■ WHAT THE TASK REQUIRES:
Answer these from the abstract:
1. In which journal did the study appear?
2. How many abstinent alcoholics were scanned, and how many of them were men?
3. Which scores were negatively associated with left MdLF diffusion measurements in alcoholic men?

*** GIVEN TEXT Section Begins ***

Alcoholism and sexual dimorphism in the middle longitudinal fascicle: a pilot study

Seitz J, Sawyer KS, Papadimitriou G, Oscar-Berman M, Ng I, Kubicki A, Mouradian P, Ruiz SM, Kubicki M, Harris GJ, Makris N

Brain Imaging Behav 2017 08;11(4):1006-1017

PMID: 27448160


Alcoholism can lead to a complex mixture of cognitive and emotional deficits associated with abnormalities in fronto-cortico-striatal-limbic brain circuitries. Given the broad variety of neurobehavioral symptoms, one would also expect alterations of postrolandic neocortical systems. Thus, we used diffusion tensor imaging (DTI) to study the integrity of the middle longitudinal fascicle (MdLF), a major postrolandic association white matter tract that extends from the superior temporal gyrus to the parietal and occipital lobes, in individuals with a history of chronic alcohol abuse. DTI data were acquired on a 3 Tesla scanner in 30 abstinent alcoholics (AL; 9 men) and 25 nonalcoholic controls (NC; 8 men). The MdLF was determined using DTI-based tractography. Volume of the tract, fractional anisotropy (FA), radial (RD), and axial (AD) diffusivity, were compared between AL and NC, with sex and hemispheric laterality as independent variables. The association of DTI measures with neuropsychological performance was evaluated. Men showed bilateral reduction of MdLF volume and abnormal diffusion measurements of the left MdLF. Analyses also indicated that the left MdLF diffusion measurements in AL men were negatively associated with Verbal IQ and verbal fluency test scores. Abstinent alcoholic men display macrostructural abnormalities in the MdLF bilaterally, indicating an overall white matter deficit. Additionally, microstructural deficits of the left MdLF suggest more specific alterations associated with verbal skills in men.

*** GIVEN TEXT Section Ends ***
*** RECORDS SUPPLIED Section Begins ***

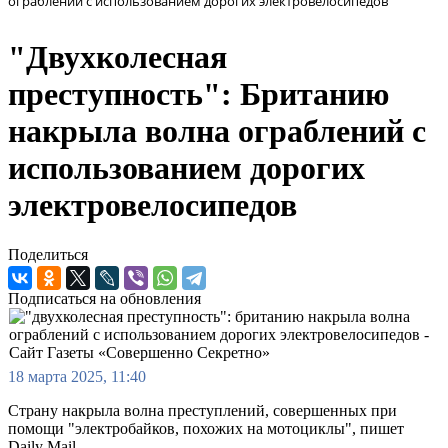
ограблений с использованием дорогих электровелосипедов
"Двухколесная
преступность": Британию
накрыла волна ограблений с
использованием дорогих
электровелосипедов
Поделиться
Подписаться на обновления
18 марта 2025, 11:40
Страну накрыла волна преступлений, совершенных при
помощи "электробайков, похожих на мотоциклы", пишет
Daily Mail.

*** RECORDS SUPPLIED Section Ends ***

■ ANSWER TO THE PROBLEM:
1. Brain Imaging Behav
2. 30 abstinent alcoholics, 9 of them men
3. Verbal IQ and verbal fluency test scores